#### Exercise:
From top to bottom, retype the data exactly, passing over any picture.

#### Data under study:

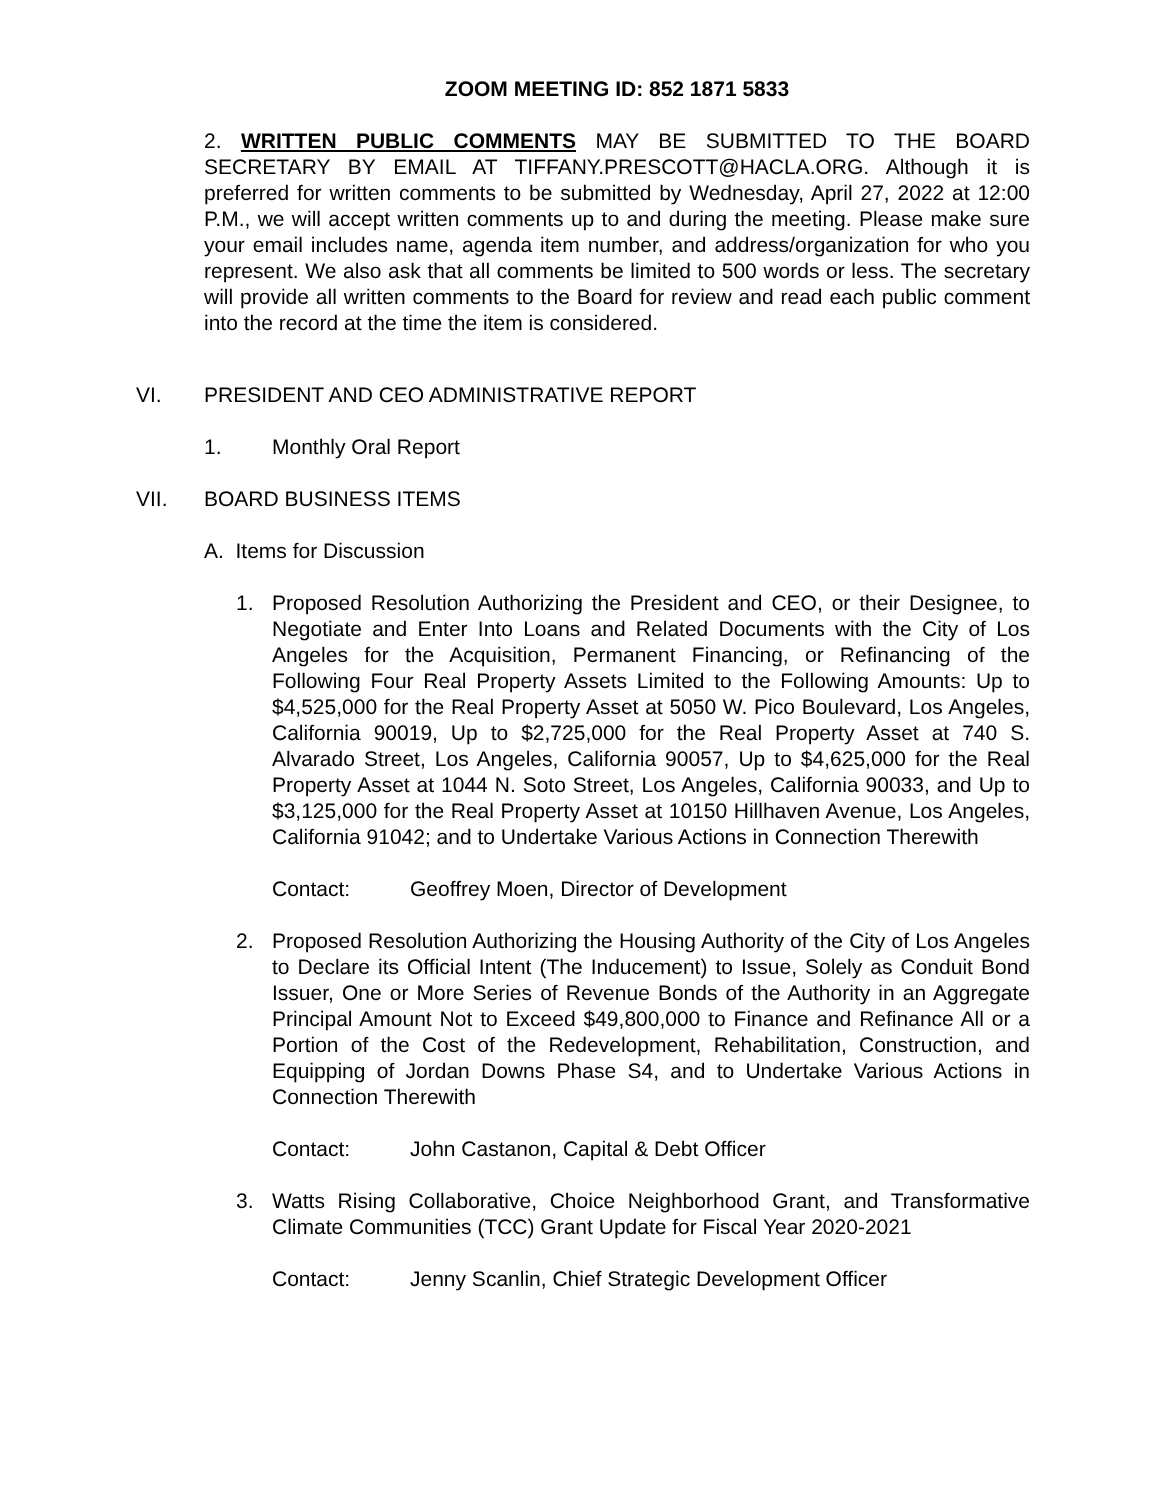ZOOM MEETING ID: 852 1871 5833
2. WRITTEN PUBLIC COMMENTS MAY BE SUBMITTED TO THE BOARD SECRETARY BY EMAIL AT TIFFANY.PRESCOTT@HACLA.ORG. Although it is preferred for written comments to be submitted by Wednesday, April 27, 2022 at 12:00 P.M., we will accept written comments up to and during the meeting. Please make sure your email includes name, agenda item number, and address/organization for who you represent. We also ask that all comments be limited to 500 words or less. The secretary will provide all written comments to the Board for review and read each public comment into the record at the time the item is considered.
VI. PRESIDENT AND CEO ADMINISTRATIVE REPORT
1. Monthly Oral Report
VII. BOARD BUSINESS ITEMS
A. Items for Discussion
1. Proposed Resolution Authorizing the President and CEO, or their Designee, to Negotiate and Enter Into Loans and Related Documents with the City of Los Angeles for the Acquisition, Permanent Financing, or Refinancing of the Following Four Real Property Assets Limited to the Following Amounts: Up to $4,525,000 for the Real Property Asset at 5050 W. Pico Boulevard, Los Angeles, California 90019, Up to $2,725,000 for the Real Property Asset at 740 S. Alvarado Street, Los Angeles, California 90057, Up to $4,625,000 for the Real Property Asset at 1044 N. Soto Street, Los Angeles, California 90033, and Up to $3,125,000 for the Real Property Asset at 10150 Hillhaven Avenue, Los Angeles, California 91042; and to Undertake Various Actions in Connection Therewith
Contact: Geoffrey Moen, Director of Development
2. Proposed Resolution Authorizing the Housing Authority of the City of Los Angeles to Declare its Official Intent (The Inducement) to Issue, Solely as Conduit Bond Issuer, One or More Series of Revenue Bonds of the Authority in an Aggregate Principal Amount Not to Exceed $49,800,000 to Finance and Refinance All or a Portion of the Cost of the Redevelopment, Rehabilitation, Construction, and Equipping of Jordan Downs Phase S4, and to Undertake Various Actions in Connection Therewith
Contact: John Castanon, Capital & Debt Officer
3. Watts Rising Collaborative, Choice Neighborhood Grant, and Transformative Climate Communities (TCC) Grant Update for Fiscal Year 2020-2021
Contact: Jenny Scanlin, Chief Strategic Development Officer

#### Exercise result:
ZOOM MEETING ID: 852 1871 5833
2. WRITTEN PUBLIC COMMENTS MAY BE SUBMITTED TO THE BOARD SECRETARY BY EMAIL AT TIFFANY.PRESCOTT@HACLA.ORG. Although it is preferred for written comments to be submitted by Wednesday, April 27, 2022 at 12:00 P.M., we will accept written comments up to and during the meeting. Please make sure your email includes name, agenda item number, and address/organization for who you represent. We also ask that all comments be limited to 500 words or less. The secretary will provide all written comments to the Board for review and read each public comment into the record at the time the item is considered.
VI. PRESIDENT AND CEO ADMINISTRATIVE REPORT
1. Monthly Oral Report
VII. BOARD BUSINESS ITEMS
A. Items for Discussion
1. Proposed Resolution Authorizing the President and CEO, or their Designee, to Negotiate and Enter Into Loans and Related Documents with the City of Los Angeles for the Acquisition, Permanent Financing, or Refinancing of the Following Four Real Property Assets Limited to the Following Amounts: Up to $4,525,000 for the Real Property Asset at 5050 W. Pico Boulevard, Los Angeles, California 90019, Up to $2,725,000 for the Real Property Asset at 740 S. Alvarado Street, Los Angeles, California 90057, Up to $4,625,000 for the Real Property Asset at 1044 N. Soto Street, Los Angeles, California 90033, and Up to $3,125,000 for the Real Property Asset at 10150 Hillhaven Avenue, Los Angeles, California 91042; and to Undertake Various Actions in Connection Therewith
Contact: Geoffrey Moen, Director of Development
2. Proposed Resolution Authorizing the Housing Authority of the City of Los Angeles to Declare its Official Intent (The Inducement) to Issue, Solely as Conduit Bond Issuer, One or More Series of Revenue Bonds of the Authority in an Aggregate Principal Amount Not to Exceed $49,800,000 to Finance and Refinance All or a Portion of the Cost of the Redevelopment, Rehabilitation, Construction, and Equipping of Jordan Downs Phase S4, and to Undertake Various Actions in Connection Therewith
Contact: John Castanon, Capital & Debt Officer
3. Watts Rising Collaborative, Choice Neighborhood Grant, and Transformative Climate Communities (TCC) Grant Update for Fiscal Year 2020-2021
Contact: Jenny Scanlin, Chief Strategic Development Officer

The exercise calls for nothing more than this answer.